March 2, 2014

ORDINARY 8 (A)

Do not worry ….Your heavenly Father knows you need them all. – Mt. 6: 31, 32

   God designed & made us for a certain purpose, & He gave us a lifetime guarantee that the product would work. He guarantees that our humanity will be realized, but there is an important condition: Keep GOD at the center of our lives. Wealth can be defined many ways (money or things, beauty or charm, power or prestige, intelligence or skill, to name only a few possibilities). However we define it, it cannot bring us to fulfilment. Only the source of life can do that, & can guarantee it.

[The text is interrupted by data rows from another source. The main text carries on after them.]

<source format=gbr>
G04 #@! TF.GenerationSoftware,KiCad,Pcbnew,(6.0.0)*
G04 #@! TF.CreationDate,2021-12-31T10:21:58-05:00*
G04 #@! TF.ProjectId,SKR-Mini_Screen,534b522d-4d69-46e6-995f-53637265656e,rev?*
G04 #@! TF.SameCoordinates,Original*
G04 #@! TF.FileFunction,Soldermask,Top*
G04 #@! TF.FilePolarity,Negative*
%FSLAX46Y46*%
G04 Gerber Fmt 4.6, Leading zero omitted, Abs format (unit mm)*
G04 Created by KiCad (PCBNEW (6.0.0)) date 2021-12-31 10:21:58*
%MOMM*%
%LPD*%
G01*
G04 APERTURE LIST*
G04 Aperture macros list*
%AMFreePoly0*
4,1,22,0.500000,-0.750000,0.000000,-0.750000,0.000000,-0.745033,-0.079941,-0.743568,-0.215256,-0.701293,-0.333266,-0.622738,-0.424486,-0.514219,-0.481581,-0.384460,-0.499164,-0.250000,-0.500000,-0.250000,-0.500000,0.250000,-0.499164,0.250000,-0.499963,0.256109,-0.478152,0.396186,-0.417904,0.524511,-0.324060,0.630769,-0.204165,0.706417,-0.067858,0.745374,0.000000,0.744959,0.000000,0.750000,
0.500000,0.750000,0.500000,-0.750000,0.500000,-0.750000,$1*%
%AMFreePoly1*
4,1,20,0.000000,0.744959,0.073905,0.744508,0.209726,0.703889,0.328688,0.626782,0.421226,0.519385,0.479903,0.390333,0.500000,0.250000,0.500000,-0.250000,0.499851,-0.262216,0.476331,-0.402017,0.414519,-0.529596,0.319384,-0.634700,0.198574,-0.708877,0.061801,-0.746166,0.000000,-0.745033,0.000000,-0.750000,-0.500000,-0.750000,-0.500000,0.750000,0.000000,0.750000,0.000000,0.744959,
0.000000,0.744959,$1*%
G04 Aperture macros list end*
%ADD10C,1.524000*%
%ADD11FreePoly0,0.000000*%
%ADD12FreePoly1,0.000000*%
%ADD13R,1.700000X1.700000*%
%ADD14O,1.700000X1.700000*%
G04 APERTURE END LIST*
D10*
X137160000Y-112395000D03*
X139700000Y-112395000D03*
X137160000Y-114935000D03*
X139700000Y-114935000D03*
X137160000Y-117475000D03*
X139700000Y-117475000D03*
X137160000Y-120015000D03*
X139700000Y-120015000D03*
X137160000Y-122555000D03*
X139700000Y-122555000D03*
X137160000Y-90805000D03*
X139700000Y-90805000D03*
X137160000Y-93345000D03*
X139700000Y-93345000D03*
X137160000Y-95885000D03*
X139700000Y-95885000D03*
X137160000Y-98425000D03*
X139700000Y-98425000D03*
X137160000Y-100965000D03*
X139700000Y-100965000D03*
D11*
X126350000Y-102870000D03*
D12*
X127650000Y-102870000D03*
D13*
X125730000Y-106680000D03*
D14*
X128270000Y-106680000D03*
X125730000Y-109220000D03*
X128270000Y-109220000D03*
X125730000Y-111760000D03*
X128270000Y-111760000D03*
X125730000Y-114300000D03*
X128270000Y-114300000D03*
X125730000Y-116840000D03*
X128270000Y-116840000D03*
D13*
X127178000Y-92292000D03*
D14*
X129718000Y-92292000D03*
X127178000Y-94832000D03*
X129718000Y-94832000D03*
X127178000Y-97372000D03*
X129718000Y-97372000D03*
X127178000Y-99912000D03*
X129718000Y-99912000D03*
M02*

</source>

   When the people of Israel made their exodus from Egypt, a forty year journey through the barren desert, they didn’t even have bread & had to rely on God for something called manna. Whenever we pray for our daily bread in the Our Father, we mean all the necessities of life. But there is also a spiritual component: Jesus said, “My bread is to do my Father’s Will.” Whatever, it is an acknowledgement that we depend on God for everything which makes for the “good life.” Yet until we KNOW we are dependent upon God, until we feel it at gut level, we are cut off from the very gift of life He wants to give us. When our Lord said, “Blessed are the poor in spirit,” he means people who know they are poor & they know they need new life, & they must depend upon God for it.

   Many of us have had a crisis experience that brought us close to what Jesus is getting at here. But then the crisis passed, & we slid back into our self-reliance. Again we began to think of fulfilment in terms of the things WE can acquire rather than the life-giving gifts God offers us. Once again, God was no longer at the center of our lives.

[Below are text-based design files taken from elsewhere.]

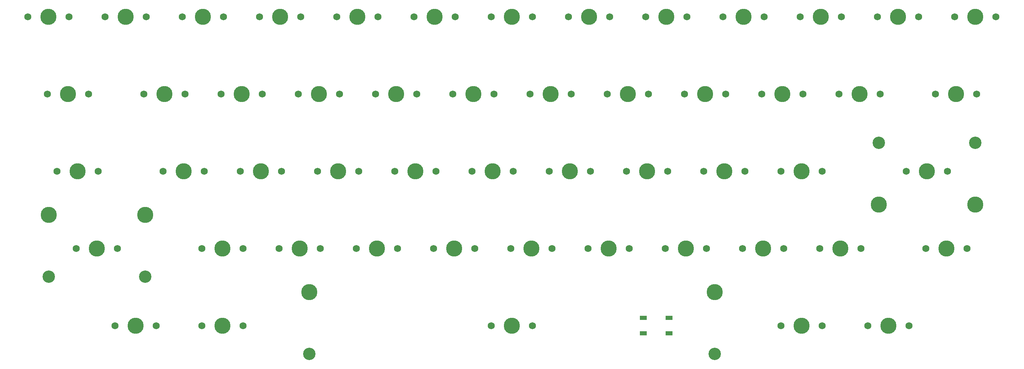
<source format=gbr>
%TF.GenerationSoftware,KiCad,Pcbnew,(5.1.9)-1*%
%TF.CreationDate,2021-01-27T12:27:53+01:00*%
%TF.ProjectId,FriedrichPCB,46726965-6472-4696-9368-5043422e6b69,rev?*%
%TF.SameCoordinates,Original*%
%TF.FileFunction,Soldermask,Top*%
%TF.FilePolarity,Negative*%
%FSLAX46Y46*%
G04 Gerber Fmt 4.6, Leading zero omitted, Abs format (unit mm)*
G04 Created by KiCad (PCBNEW (5.1.9)-1) date 2021-01-27 12:27:53*
%MOMM*%
%LPD*%
G01*
G04 APERTURE LIST*
%ADD10C,3.987800*%
%ADD11C,1.750000*%
%ADD12C,3.048000*%
%ADD13R,1.700000X1.000000*%
G04 APERTURE END LIST*
D10*
%TO.C,MX14*%
X39166800Y-75742800D03*
D11*
X34086800Y-75742800D03*
X44246800Y-75742800D03*
%TD*%
%TO.C,MX26*%
X46634400Y-94792800D03*
X36474400Y-94792800D03*
D10*
X41554400Y-94792800D03*
%TD*%
%TO.C,MX58*%
X148691600Y-132892800D03*
D11*
X143611600Y-132892800D03*
X153771600Y-132892800D03*
D12*
X98691700Y-139877800D03*
X198691500Y-139877800D03*
D10*
X98691700Y-124637800D03*
X198691500Y-124637800D03*
%TD*%
%TO.C,MX42*%
X96316800Y-113842800D03*
D11*
X91236800Y-113842800D03*
X101396800Y-113842800D03*
%TD*%
D10*
%TO.C,MX40*%
X46329600Y-113842800D03*
D11*
X41249600Y-113842800D03*
X51409600Y-113842800D03*
D12*
X34423350Y-120827800D03*
X58235850Y-120827800D03*
D10*
X34423350Y-105587800D03*
X58235850Y-105587800D03*
%TD*%
%TO.C,MX62*%
X220116400Y-132892800D03*
D11*
X215036400Y-132892800D03*
X225196400Y-132892800D03*
%TD*%
D10*
%TO.C,MX54*%
X77266800Y-132892800D03*
D11*
X72186800Y-132892800D03*
X82346800Y-132892800D03*
%TD*%
D10*
%TO.C,MX51*%
X255879600Y-113842800D03*
D11*
X250799600Y-113842800D03*
X260959600Y-113842800D03*
%TD*%
D10*
%TO.C,MX38*%
X251053600Y-94792800D03*
D11*
X245973600Y-94792800D03*
X256133600Y-94792800D03*
D12*
X239147350Y-87807800D03*
X262959850Y-87807800D03*
D10*
X239147350Y-103047800D03*
X262959850Y-103047800D03*
%TD*%
%TO.C,MX25*%
X258216400Y-75742800D03*
D11*
X253136400Y-75742800D03*
X263296400Y-75742800D03*
%TD*%
D13*
%TO.C,RESET*%
X187401600Y-134742000D03*
X181101600Y-134742000D03*
X187401600Y-130942000D03*
X181101600Y-130942000D03*
%TD*%
D10*
%TO.C,MX63*%
X241554000Y-132892800D03*
D11*
X236474000Y-132892800D03*
X246634000Y-132892800D03*
%TD*%
D10*
%TO.C,MX53*%
X55829200Y-132892800D03*
D11*
X50749200Y-132892800D03*
X60909200Y-132892800D03*
%TD*%
D10*
%TO.C,MX49*%
X229666800Y-113842800D03*
D11*
X224586800Y-113842800D03*
X234746800Y-113842800D03*
%TD*%
D10*
%TO.C,MX48*%
X210616800Y-113842800D03*
D11*
X205536800Y-113842800D03*
X215696800Y-113842800D03*
%TD*%
D10*
%TO.C,MX47*%
X191566800Y-113842800D03*
D11*
X186486800Y-113842800D03*
X196646800Y-113842800D03*
%TD*%
D10*
%TO.C,MX46*%
X172516800Y-113842800D03*
D11*
X167436800Y-113842800D03*
X177596800Y-113842800D03*
%TD*%
D10*
%TO.C,MX45*%
X153466800Y-113842800D03*
D11*
X148386800Y-113842800D03*
X158546800Y-113842800D03*
%TD*%
D10*
%TO.C,MX44*%
X134416800Y-113842800D03*
D11*
X129336800Y-113842800D03*
X139496800Y-113842800D03*
%TD*%
D10*
%TO.C,MX43*%
X115366800Y-113842800D03*
D11*
X110286800Y-113842800D03*
X120446800Y-113842800D03*
%TD*%
D10*
%TO.C,MX41*%
X77266800Y-113842800D03*
D11*
X72186800Y-113842800D03*
X82346800Y-113842800D03*
%TD*%
D10*
%TO.C,MX36*%
X220116400Y-94792800D03*
D11*
X215036400Y-94792800D03*
X225196400Y-94792800D03*
%TD*%
D10*
%TO.C,MX35*%
X201066400Y-94792800D03*
D11*
X195986400Y-94792800D03*
X206146400Y-94792800D03*
%TD*%
D10*
%TO.C,MX34*%
X182016400Y-94792800D03*
D11*
X176936400Y-94792800D03*
X187096400Y-94792800D03*
%TD*%
D10*
%TO.C,MX33*%
X162966400Y-94792800D03*
D11*
X157886400Y-94792800D03*
X168046400Y-94792800D03*
%TD*%
D10*
%TO.C,MX32*%
X143916400Y-94792800D03*
D11*
X138836400Y-94792800D03*
X148996400Y-94792800D03*
%TD*%
D10*
%TO.C,MX31*%
X124866400Y-94792800D03*
D11*
X119786400Y-94792800D03*
X129946400Y-94792800D03*
%TD*%
D10*
%TO.C,MX30*%
X105816400Y-94792800D03*
D11*
X100736400Y-94792800D03*
X110896400Y-94792800D03*
%TD*%
D10*
%TO.C,MX29*%
X86766400Y-94792800D03*
D11*
X81686400Y-94792800D03*
X91846400Y-94792800D03*
%TD*%
D10*
%TO.C,MX28*%
X67716400Y-94792800D03*
D11*
X62636400Y-94792800D03*
X72796400Y-94792800D03*
%TD*%
D10*
%TO.C,MX24*%
X234442000Y-75742800D03*
D11*
X229362000Y-75742800D03*
X239522000Y-75742800D03*
%TD*%
D10*
%TO.C,MX23*%
X215392000Y-75742800D03*
D11*
X210312000Y-75742800D03*
X220472000Y-75742800D03*
%TD*%
D10*
%TO.C,MX22*%
X196342000Y-75742800D03*
D11*
X191262000Y-75742800D03*
X201422000Y-75742800D03*
%TD*%
D10*
%TO.C,MX21*%
X177292000Y-75742800D03*
D11*
X172212000Y-75742800D03*
X182372000Y-75742800D03*
%TD*%
D10*
%TO.C,MX20*%
X158242000Y-75742800D03*
D11*
X153162000Y-75742800D03*
X163322000Y-75742800D03*
%TD*%
D10*
%TO.C,MX19*%
X139192000Y-75742800D03*
D11*
X134112000Y-75742800D03*
X144272000Y-75742800D03*
%TD*%
D10*
%TO.C,MX18*%
X120142000Y-75742800D03*
D11*
X115062000Y-75742800D03*
X125222000Y-75742800D03*
%TD*%
D10*
%TO.C,MX17*%
X101092000Y-75742800D03*
D11*
X96012000Y-75742800D03*
X106172000Y-75742800D03*
%TD*%
D10*
%TO.C,MX16*%
X82042000Y-75742800D03*
D11*
X76962000Y-75742800D03*
X87122000Y-75742800D03*
%TD*%
D10*
%TO.C,MX15*%
X62992000Y-75742800D03*
D11*
X57912000Y-75742800D03*
X68072000Y-75742800D03*
%TD*%
D10*
%TO.C,MX13*%
X262991600Y-56692800D03*
D11*
X257911600Y-56692800D03*
X268071600Y-56692800D03*
%TD*%
D10*
%TO.C,MX12*%
X243941600Y-56692800D03*
D11*
X238861600Y-56692800D03*
X249021600Y-56692800D03*
%TD*%
D10*
%TO.C,MX11*%
X224891600Y-56692800D03*
D11*
X219811600Y-56692800D03*
X229971600Y-56692800D03*
%TD*%
D10*
%TO.C,MX10*%
X205841600Y-56692800D03*
D11*
X200761600Y-56692800D03*
X210921600Y-56692800D03*
%TD*%
D10*
%TO.C,MX9*%
X186791600Y-56692800D03*
D11*
X181711600Y-56692800D03*
X191871600Y-56692800D03*
%TD*%
D10*
%TO.C,MX8*%
X167741600Y-56692800D03*
D11*
X162661600Y-56692800D03*
X172821600Y-56692800D03*
%TD*%
D10*
%TO.C,MX7*%
X148691600Y-56692800D03*
D11*
X143611600Y-56692800D03*
X153771600Y-56692800D03*
%TD*%
D10*
%TO.C,MX6*%
X129641600Y-56692800D03*
D11*
X124561600Y-56692800D03*
X134721600Y-56692800D03*
%TD*%
D10*
%TO.C,MX5*%
X110591600Y-56692800D03*
D11*
X105511600Y-56692800D03*
X115671600Y-56692800D03*
%TD*%
D10*
%TO.C,MX4*%
X91541600Y-56692800D03*
D11*
X86461600Y-56692800D03*
X96621600Y-56692800D03*
%TD*%
D10*
%TO.C,MX3*%
X72491600Y-56692800D03*
D11*
X67411600Y-56692800D03*
X77571600Y-56692800D03*
%TD*%
D10*
%TO.C,MX2*%
X53441600Y-56692800D03*
D11*
X48361600Y-56692800D03*
X58521600Y-56692800D03*
%TD*%
D10*
%TO.C,MX1*%
X34391600Y-56692800D03*
D11*
X29311600Y-56692800D03*
X39471600Y-56692800D03*
%TD*%
M02*

</source>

   Jesus’ total life style was based on the childlike trust he had in His Father. The key to the kingdom is knowing that even in life’s darkest moments God will not abandon us, that God is 100% trustworthy, that however painful life may become, we can be confident that His goodness will prevail.

   Our Lord’s warning that “You cannot give yourself to God & money” is not for our impoverishment but for our enrichment. He wants us to understand that our fulfilment lies in a movement from a lower condition to a higher state, from lesser wealth to greater wealth. Jesus warns us against the false peace of the status quo. He raises our sights to a level higher than anything we could have dreamed of on our own. Our Lord offers us a “somewhere to be” that continually delights & surprises.

   Journalist Robert Gordon wrote a series of little anecdotes for his grandson who had asked him for “a half dozen foolproof ideas for bending the world into a pretzel.” In the first story he says,

   “Without doubt, the bleakest period in my life so far was the winter of 1942-43. I was with the Eighth Air Force in England. Our bomber bases, hacked out of the sodden English countryside, were seas of mud. On the ground, people were cold, miserable, & homesick. In the air, people were getting shot. Replacements were few, morale was low, but there was one sergeant – a crew chief – who was always cheerful, always good-humored, always smiling. I watched him one day, in a freezing rain, struggle to salvage a fortress that had skidded off the runway into an apparently bottomless mire. He was whistling like a lark. “Sargent,” I said to him sourly, “How can you whistle in a mess life this?” He gave me a mud-caked grin. “Lieutenant,” he said, “when the facts won’t budge, you have to bend your attitudes to fit them, that’s all.”

   Attitudes are a matter of choice. Our choice of attitudes depends on our choice of masters. When we give ourselves over to God in childlike trust, we choose not just life, but abundant life. The saints are there to testify that it is all worth it. Lent affords us the opportunity to make that choice.  AMEN!